Saturday, August 1, 2015

Korean Culture Camp

August 1

Every year for the last five years, Frances has gone to Korean Culture Camp. She spends five days with other Korean American children and a handful of white children doing art projects, eating Korean food, learning history and getting ready to perform in a dance or song in front of family. So, all this week I have been dropping her off and picking her up. Frances' report on each day comes in the creative one word format: "great", "fun", "awesome." I can and do beg for other details, but truthfully, the details are in the walks in and out through the crowds of other participants. It is in Frances' obvious comfort level, in the hellos she says to kids she has known for the last few years from this camp alone; it is in the positive energy that is so contagious in the space.

The first year Frances attended this camp, Solana and my niece, Lucy, attended as well. One day as we were walking out, I asked the girls how camp was going and Lucy replied that it was a little strange because there were so few white kids in the camp. My response was, "Imagine, that is Frances' experience every day in our family." Obviously, she has grown up in it, so it is different. And, I really do not know how she sees herself.

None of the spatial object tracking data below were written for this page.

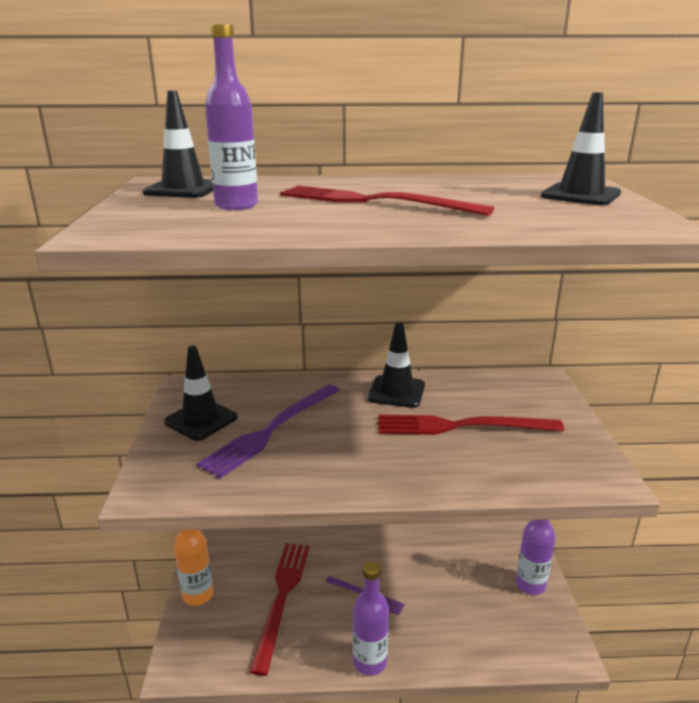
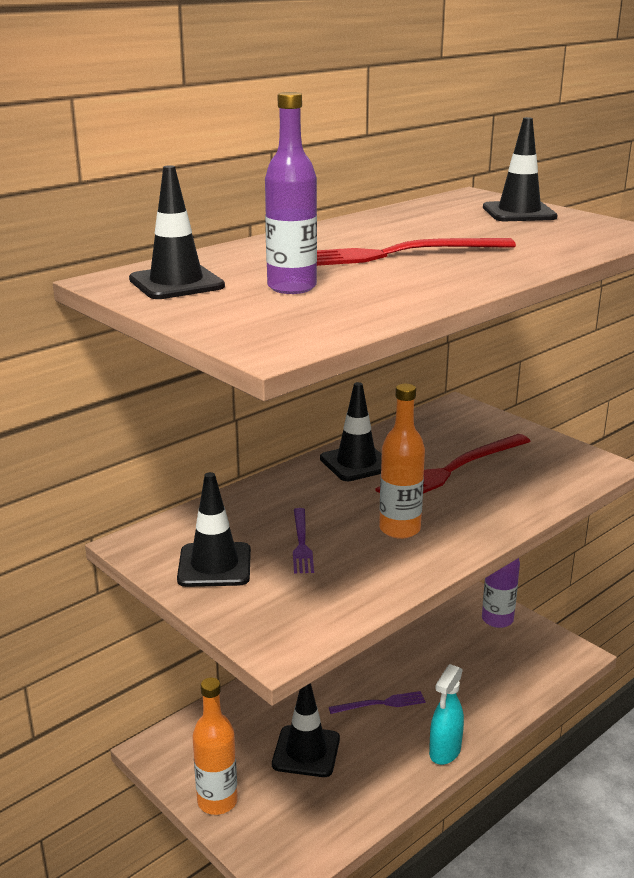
camera: 40 degrees left, 0 degrees up
(271, 430) = (301, 543): purple fork -> purple fork, size x0.52
(282, 598) = (306, 751): red fork -> black traffic cone
(349, 452) = (399, 529): none -> orange bottle
(369, 662) = (444, 752): purple bottle -> turquoise spray bottle

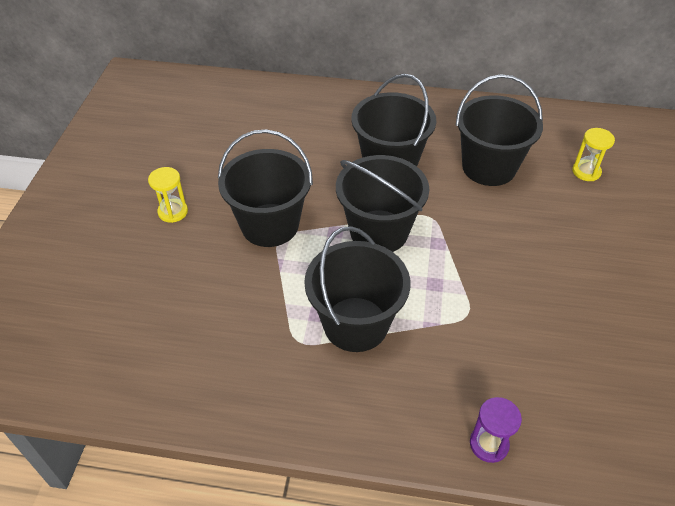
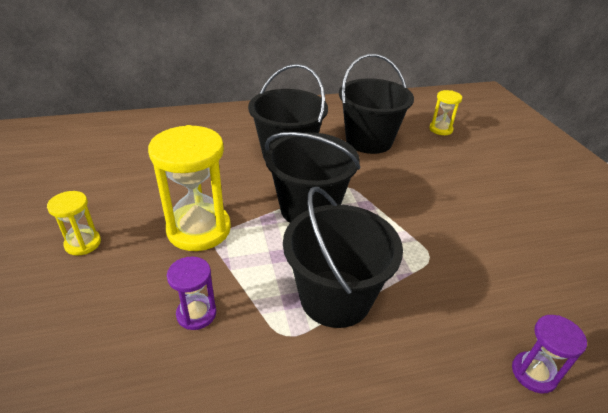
camera: 25 degrees left, 10 degrees down
(237, 301) = (196, 314): none -> purple hourglass
(270, 225) = (199, 229): black bucket -> yellow hourglass

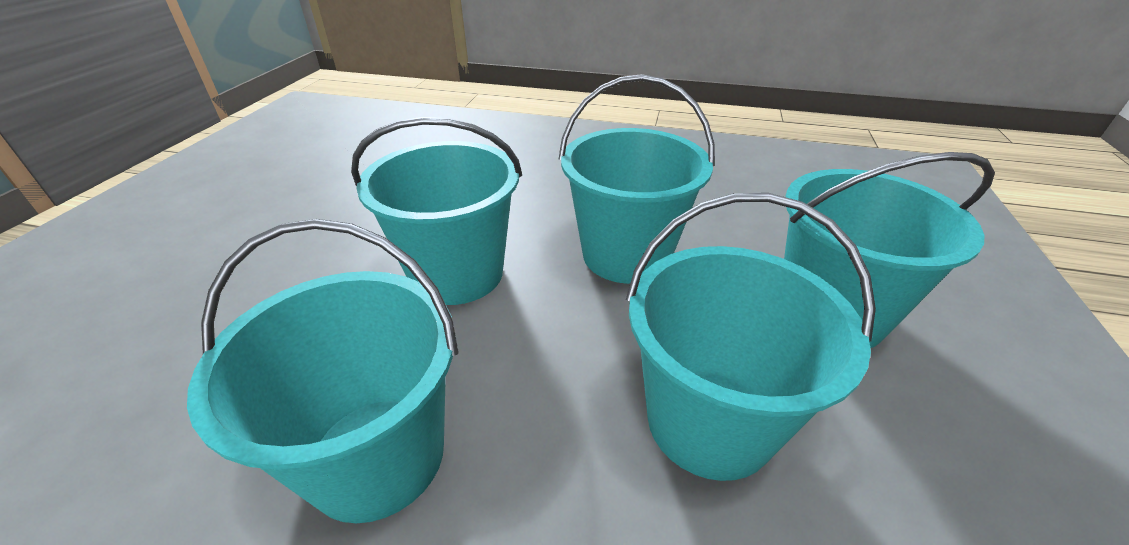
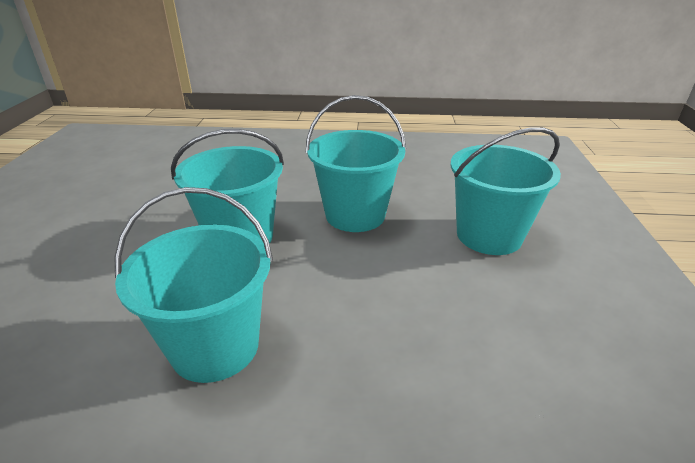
camera: 10 degrees left, 5 degrees down
(709, 421) = (422, 301): turquoise bucket -> none

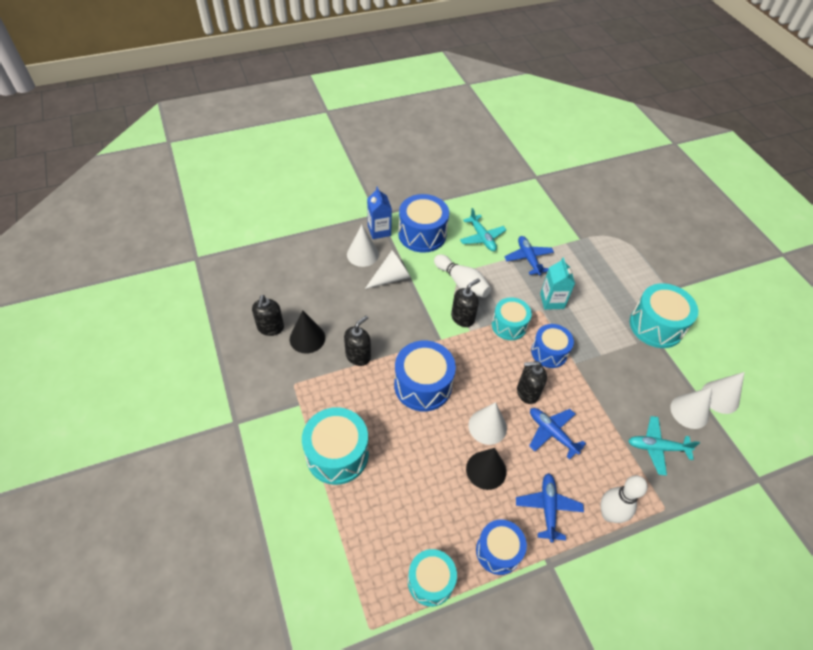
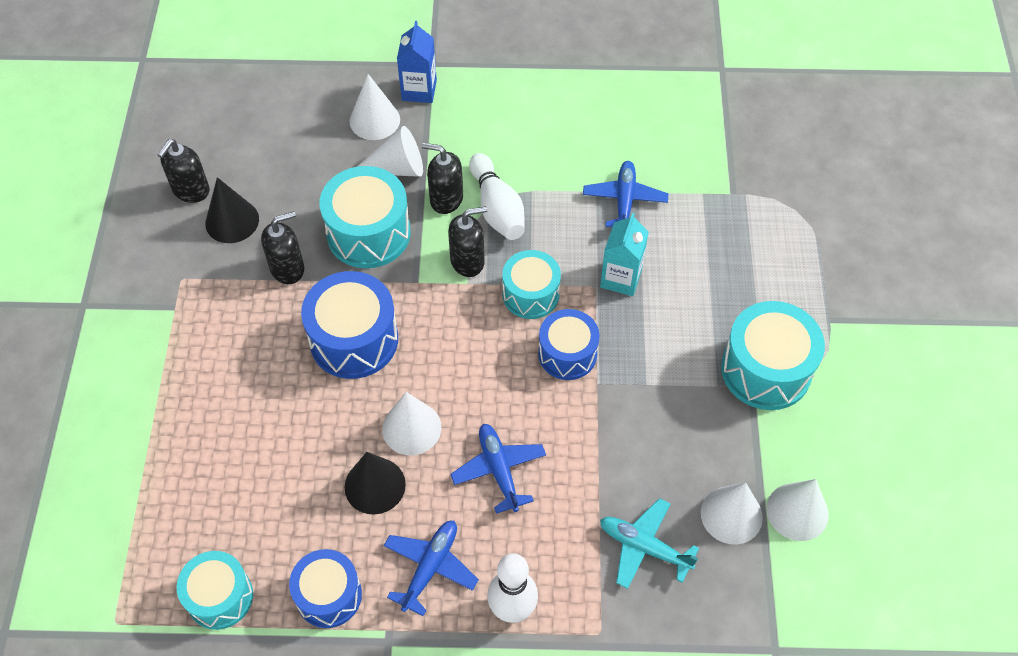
camera: 25 degrees right, 5 degrees up
(337, 454) = (189, 392): turquoise drum -> turquoise drum (368, 233)
(422, 234) = (480, 114): blue drum -> none
(482, 238) = (571, 146): turquoise plane -> none
(527, 392) = (498, 400): black soap dispenser -> black soap dispenser (446, 199)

When she was four, and we'd lounge in her bed, she would comment on how we have the same color arms. We'd hold them up in the air and she'd say, "yep, see Mom." And she was right. And the whole thing seemed sad and like it had the potential to get so much more complicated.

But during this week, when I walk through camp, and I see hundreds of Korean Americans, children running, teenagers who have clearly known and been at camp together for years, parents, both white and Korean-American who look overjoyed to be there and then the few older Korean-American grandparents holding their grandchildren's hands, I get a little choked up.